During the Media Art session, conference participants gave presentations on unconventional forms of art, including cyber performance, PROK cinema, digital art and others. Stanislav Milovidov, a doctoral student of the Art and Design School, spoke about the new visual images in generative computer art of the late 2010s.

‘Machine learning is used in generative computer art and one such area that evolved in late 2010s is the so-called “Artificial Art”,’ Stanislav explained, noting that this field is based on studying the systems of automatic design and using it to create works of art, which may be supplemented by user algorithms. The speaker said that generative art appeared in the 20th century, but the new field has a considerable difference: ‘Neural networks are not only able to reproduce processes according to pre-set algorithms, but they can also create an unlimited number of various results. Artists believe that these practices are more like growing a certain organic structure rather than building an object from separate parts according to a plan.’

For artists, the idea of machine learning as an artistic method is not in the result that it creates but rather in the process of learning itself

Roman Khmelev of the Saint Petersburg Stieglitz State Academy of Art and Design spoke about NFT technologies in arts. He explained that initially, the technology served as a kind of digital currency, but today, it can perform different functions. NFT has always had one specific feature: it is built on the concept of deficit; the ‘object’ is worth something until there are people who ‘believe’ in it.

‘This is very important, since it’s the basis of NFT. A picture with a unique code that we buy is no different from a picture that we simply send, which means that we are basically staring at the price tag, superficially speaking,’ Roman admitted. ‘But NFT is a kind of reaction to ways of consuming the streaming services, to the model that provides us temporary access to something. This feature is very important, since people want to possess things, to appropriate them.’

Roman also explained that NFT is a kind of electronic identifier, which confirms ownership rights for a digital collectible object. Today, he says, this technology is actively used not only as a selling object for a work of art: ‘Many celebrities are entering this field by selling various digital goods from tweets to pictures, to memes, etc’. Sellers use marketplace-like platforms for this, he said.

Liudmila Alyabieva, Academic Director of the Doctoral School of Arts and Design

This year’s conference featured a few ‘premieres’. For the first time, it included a session on ceramics, textiles and glasswork, which attracted a list of renowned speakers from around the world, including the globally recognized ceramics artist Kate Malone and researcher and activist Wendy Gers, as well as a session on sound research.

The conference that has traditionally brought together art and design theoreticians and professionals forms a unique inclusive space for a dialogue, which is a prerequisite for development of art and design practices, as well as art and design studies.

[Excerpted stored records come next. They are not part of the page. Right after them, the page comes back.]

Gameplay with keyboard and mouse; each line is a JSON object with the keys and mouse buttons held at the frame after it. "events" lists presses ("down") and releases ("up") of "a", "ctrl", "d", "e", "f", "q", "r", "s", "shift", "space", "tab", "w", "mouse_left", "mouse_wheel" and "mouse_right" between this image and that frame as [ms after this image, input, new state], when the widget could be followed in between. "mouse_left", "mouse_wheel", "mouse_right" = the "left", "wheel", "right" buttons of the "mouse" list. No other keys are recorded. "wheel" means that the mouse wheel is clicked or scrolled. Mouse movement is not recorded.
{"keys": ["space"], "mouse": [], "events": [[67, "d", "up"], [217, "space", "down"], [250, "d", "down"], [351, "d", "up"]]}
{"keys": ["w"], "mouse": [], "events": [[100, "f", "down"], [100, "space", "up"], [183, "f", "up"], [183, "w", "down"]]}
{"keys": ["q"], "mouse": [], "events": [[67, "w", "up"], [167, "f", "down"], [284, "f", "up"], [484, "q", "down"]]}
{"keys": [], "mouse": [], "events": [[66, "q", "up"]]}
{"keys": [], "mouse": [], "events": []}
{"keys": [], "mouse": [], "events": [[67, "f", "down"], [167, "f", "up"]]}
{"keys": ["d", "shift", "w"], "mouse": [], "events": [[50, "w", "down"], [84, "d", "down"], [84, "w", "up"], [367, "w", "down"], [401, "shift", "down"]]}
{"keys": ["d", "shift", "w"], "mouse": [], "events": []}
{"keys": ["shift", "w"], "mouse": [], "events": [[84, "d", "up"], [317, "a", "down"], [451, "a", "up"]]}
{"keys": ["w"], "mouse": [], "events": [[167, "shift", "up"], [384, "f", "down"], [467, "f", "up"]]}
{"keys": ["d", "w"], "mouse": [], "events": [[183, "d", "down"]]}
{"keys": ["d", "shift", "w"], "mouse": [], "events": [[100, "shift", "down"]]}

Tatiana Fadeeva, Associate Professor at the HSE Art and Design School

One of this year’s important innovations is ‘The Students’ Cases Festival’, which gives students of different Art and Design School profiles (Comic Strips, Environmental Design, Design and Contemporary Art, Theatre and Cinema Art etc) and other universities the opportunity to present their visual studies. The competitive process chose studies that have conceptual significance and address the relevant cultural problems of today. These works are based on systematic analysis, where the visual part is primary.

The XXII April International Academic Conference on Economics and Social Development was held from April 13 to 30, 2021. For the first time, the conference was co-organized by HSE University and Sberbank. The programme included a series of academic and expert discussions as part of the HSE-Sberbank Discussion Club – an expert platform that brings together academics, business representatives, and public officials to discuss critical economic and social challenges and share best practices in the sphere of business and institutional development, thereby laying out a path to the future.